- [Task prompt] Check every line of the data and copy the ones where "岁晚太寒生" appears.

Segment Open

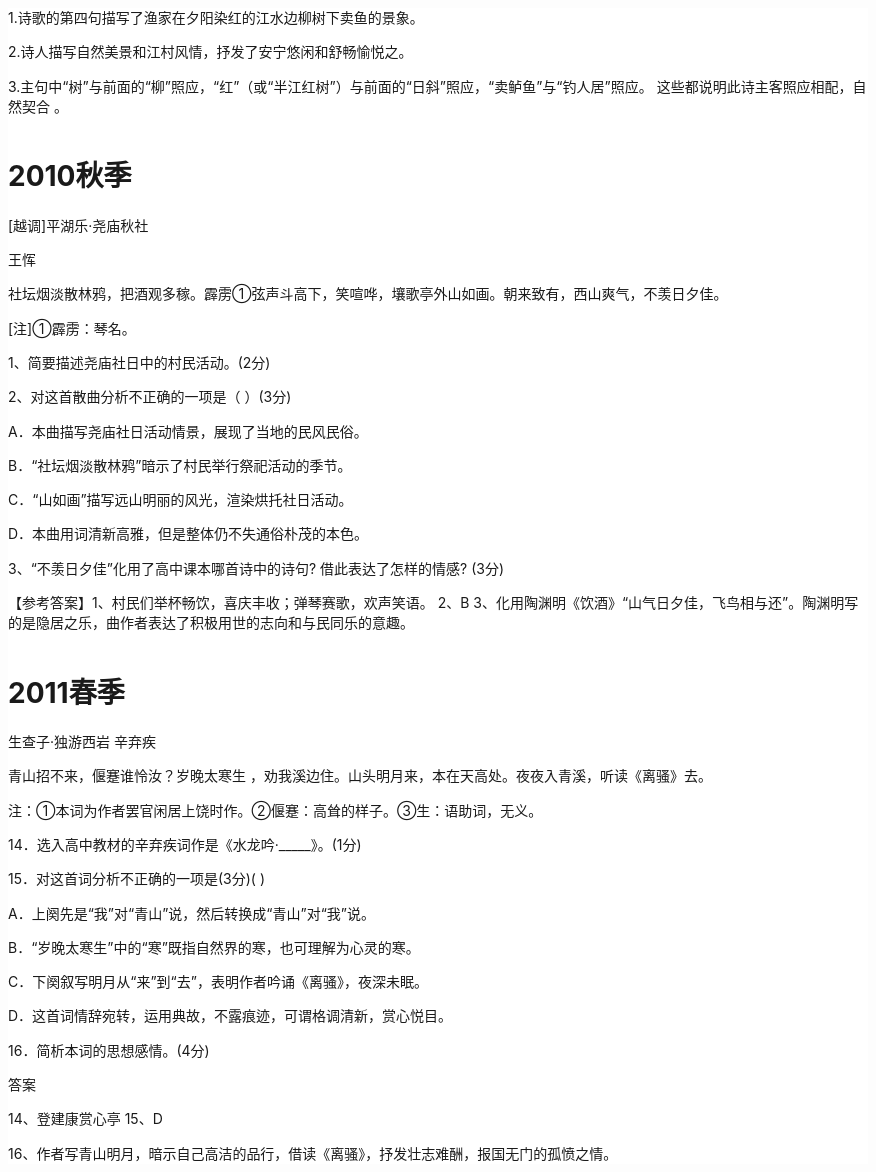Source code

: 1.诗歌的第四句描写了渔家在夕阳染红的江水边柳树下卖鱼的景象。

2.诗人描写自然美景和江村风情，抒发了安宁悠闲和舒畅愉悦之。

3.主句中“树”与前面的“柳”照应，“红”（或“半江红树”）与前面的“日斜”照应，“卖鲈鱼”与“钓人居”照应。 这些都说明此诗主客照应相配，自然契合 。

# 2010秋季

[越调]平湖乐·尧庙秋社

王恽

社坛烟淡散林鸦，把酒观多稼。霹雳①弦声斗高下，笑喧哗，壤歌亭外山如画。朝来致有，西山爽气，不羡日夕佳。

[注]①霹雳：琴名。

1、简要描述尧庙社日中的村民活动。(2分)

2、对这首散曲分析不正确的一项是（    ）(3分)

A．本曲描写尧庙社日活动情景，展现了当地的民风民俗。

B．“社坛烟淡散林鸦”暗示了村民举行祭祀活动的季节。

C．“山如画”描写远山明丽的风光，渲染烘托社日活动。

D．本曲用词清新高雅，但是整体仍不失通俗朴茂的本色。

3、“不羡日夕佳”化用了高中课本哪首诗中的诗句? 借此表达了怎样的情感? (3分)

【参考答案】1、村民们举杯畅饮，喜庆丰收；弹琴赛歌，欢声笑语。  2、B    3、化用陶渊明《饮酒》“山气日夕佳，飞鸟相与还”。陶渊明写的是隐居之乐，曲作者表达了积极用世的志向和与民同乐的意趣。

# 2011春季

生查子·独游西岩 辛弃疾

青山招不来，偃蹇谁怜汝？岁晚太寒生 ，劝我溪边住。山头明月来，本在天高处。夜夜入青溪，听读《离骚》去。

注：①本词为作者罢官闲居上饶时作。②偃蹇：高耸的样子。③生：语助词，无义。

14．选入高中教材的辛弃疾词作是《水龙吟·\_\_\_\_\_》。(1分)

15．对这首词分析不正确的一项是(3分)(    )

A．上阕先是“我”对“青山”说，然后转换成“青山”对“我”说。

B．“岁晚太寒生”中的“寒”既指自然界的寒，也可理解为心灵的寒。

C．下阕叙写明月从“来”到“去”，表明作者吟诵《离骚》，夜深未眠。

D．这首词情辞宛转，运用典故，不露痕迹，可谓格调清新，赏心悦目。

16．简析本词的思想感情。(4分)



答案



14、登建康赏心亭    15、D

16、作者写青山明月，暗示自己高洁的品行，借读《离骚》，抒发壮志难酬，报国无门的孤愤之情。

Segment Closed

- [Response to this task]
青山招不来，偃蹇谁怜汝？岁晚太寒生 ，劝我溪边住。山头明月来，本在天高处。夜夜入青溪，听读《离骚》去。
B．“岁晚太寒生”中的“寒”既指自然界的寒，也可理解为心灵的寒。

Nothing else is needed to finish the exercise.